Revisiting the Jevons Paradox of Energy Economics: Empirical Evidence from Bangladesh and India

Author: zant worldpress

The significance of enhancement in energy consumption in order to boost the respective national output level within any economy cannot be denied. Moreover, the United Nation’s 2030 Sustainable Development agenda had also called for an improvement in efficiency of energy-use through the adoption of renewable energy technologies in particular, with the ultimate goal of attaining sustainability in global energy supply. The rationale behind escalating the associated efficiency levels is that by doing so the level of energy consumption can be reduced which would complement the direct energy conservation policies as well.
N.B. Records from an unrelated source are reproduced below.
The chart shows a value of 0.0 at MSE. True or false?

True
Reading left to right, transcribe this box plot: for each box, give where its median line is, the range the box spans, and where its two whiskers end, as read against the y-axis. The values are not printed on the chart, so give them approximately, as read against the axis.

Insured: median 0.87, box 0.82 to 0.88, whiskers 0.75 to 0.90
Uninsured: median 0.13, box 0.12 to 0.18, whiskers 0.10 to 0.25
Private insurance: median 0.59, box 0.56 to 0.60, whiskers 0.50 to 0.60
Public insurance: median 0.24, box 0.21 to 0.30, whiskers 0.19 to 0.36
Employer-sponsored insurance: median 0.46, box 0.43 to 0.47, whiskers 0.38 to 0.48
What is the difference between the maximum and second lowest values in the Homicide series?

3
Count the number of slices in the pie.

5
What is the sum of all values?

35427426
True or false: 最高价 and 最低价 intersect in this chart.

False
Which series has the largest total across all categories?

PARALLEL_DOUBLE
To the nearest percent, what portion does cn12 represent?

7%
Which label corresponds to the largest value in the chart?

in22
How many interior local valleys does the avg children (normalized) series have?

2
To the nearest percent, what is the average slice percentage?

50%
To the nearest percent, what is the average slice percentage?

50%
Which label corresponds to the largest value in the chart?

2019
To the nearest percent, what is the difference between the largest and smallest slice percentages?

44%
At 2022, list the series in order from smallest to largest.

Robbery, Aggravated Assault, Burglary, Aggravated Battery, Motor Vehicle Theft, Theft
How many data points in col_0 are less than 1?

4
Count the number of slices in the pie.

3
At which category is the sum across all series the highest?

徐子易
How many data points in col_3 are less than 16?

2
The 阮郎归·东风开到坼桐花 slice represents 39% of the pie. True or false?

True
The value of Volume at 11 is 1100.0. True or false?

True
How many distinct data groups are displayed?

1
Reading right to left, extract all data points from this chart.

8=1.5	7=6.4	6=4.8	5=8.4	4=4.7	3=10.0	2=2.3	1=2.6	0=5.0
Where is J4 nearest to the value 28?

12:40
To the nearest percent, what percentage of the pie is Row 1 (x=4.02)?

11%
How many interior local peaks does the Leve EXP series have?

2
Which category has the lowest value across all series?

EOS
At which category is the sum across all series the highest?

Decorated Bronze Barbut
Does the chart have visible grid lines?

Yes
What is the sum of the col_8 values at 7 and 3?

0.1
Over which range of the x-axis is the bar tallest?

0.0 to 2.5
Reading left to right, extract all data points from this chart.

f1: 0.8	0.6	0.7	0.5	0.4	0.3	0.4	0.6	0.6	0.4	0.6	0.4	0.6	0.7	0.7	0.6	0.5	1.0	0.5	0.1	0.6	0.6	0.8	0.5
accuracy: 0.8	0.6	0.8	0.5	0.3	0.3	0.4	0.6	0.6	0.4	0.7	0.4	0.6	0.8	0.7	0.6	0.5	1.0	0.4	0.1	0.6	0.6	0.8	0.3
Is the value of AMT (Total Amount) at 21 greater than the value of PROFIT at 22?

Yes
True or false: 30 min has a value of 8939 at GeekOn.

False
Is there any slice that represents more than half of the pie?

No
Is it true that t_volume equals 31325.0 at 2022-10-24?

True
However, there has been ambiguity with regard to the precise relationship between efficiency in use and consumption of energy. The aim of this paper is to shed light on the energy efficiency-energy consumption nexus in context of the two South Asian Lower Middle-Income Countries, Bangladesh and India. The study makes a novel attempt at investigating the ‘Jevons Paradox’ by disaggregating energy consumption into primary and secondary energy consumption and by expressing each of these as separate functions of energy-use efficiency and other control variables. This study considers annual data stemming from 1990 to 2016 and employs Fixed Effects (FE), Random Effects (RE) and Three-Stage Least Squares (3SLS) panel regression tools for robustness check. Furthermore, the paper also analyses the long run causal linkages using the Granger causality tests. In light of the estimated results, evidence of a Jevons paradox is found in the context of non-renewable energy, electricity and coal consumption. In addition, no long-run causal association is found to exist.